Do you need to buy new equipment? Or just use your existing kit better?

04 May, 2021

Before installing new equipment in your plant, or upgrading existing, equipment, you need to ask what you are trying to achieve. Nikesh Mistry*, Gambica’s sector head for industrial automation, argues that often you just need to use your existing equipment better.

Being efficient isn’t just about having the right tools. It’s about using them correctly. The same goes for the concept of the smart factory. Having a smart factory doesn’t necessarily mean buying in tonnes of high-value, fancy-looking kit, but analysing your existing equipment and asking the question: how can I get the best use out of what I already have and perhaps modify and/or upgrade it to maximise its efficiency? This is the first step that should be taken when starting the journey towards improved productivity and maximised efficiency.

When talking to SMEs, it is apparent that to get started on a journey – be it digitalisation, energy efficiency or even increasing profits – the first step is to look back at your business problems, find out what caused them, and build a solution to fix the existing issues. Once that has been done, and any manufacturing bottlenecks have been eliminated, it is much easier to justify any investments or improvements that follow.

Using the right equipment for the right application is vital. Nearly all factories have a variety of drives, motors, relays, switches and more, yet are we certain that the correct products are being used for the correct applications? I’m not so sure. Some technologies are marketed as packages and these could be an overkill for your requirements, leading to higher costs or greater energy wastage.

For example, there is long-standing discussion about whether soft-starters or variable-speed drives are “better”. It all comes down to the application and considering “why” this form of control is required. The main factor in helping to choose between these two technologies is the speed of the application. If you need to change the speed of a motor continually then a variable-speed drive is usually the best approach. If the application runs at a set speed, then a soft starter will usually be preferable.

These fundamental basics should not be overlooked. In both methods as a motor reaches certain operating speeds, the counter electromotive force increases to limit current to steady-state conditions. In other words, both methods demonstrate an improvement in energy efficiency and can extend the life of the motor itself. It all comes down to user intent.

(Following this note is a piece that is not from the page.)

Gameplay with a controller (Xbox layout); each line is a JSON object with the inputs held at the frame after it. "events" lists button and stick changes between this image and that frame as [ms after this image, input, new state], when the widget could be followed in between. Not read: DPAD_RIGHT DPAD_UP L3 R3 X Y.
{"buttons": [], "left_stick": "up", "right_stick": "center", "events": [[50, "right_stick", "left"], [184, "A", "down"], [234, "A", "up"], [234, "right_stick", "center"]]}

Inevitably, the goal of implementing a system is to cut user costs. Individual businesses need to define what is cost-effective to them. It could be the initial cost, trying to keep capital expenditure low, or perhaps minimising running costs and looking at the general overheads, or aiming for long-term year-on-year energy savings. The fact of the matter is, if the right product is specified for the right application, then the desired savings will be achieved naturally.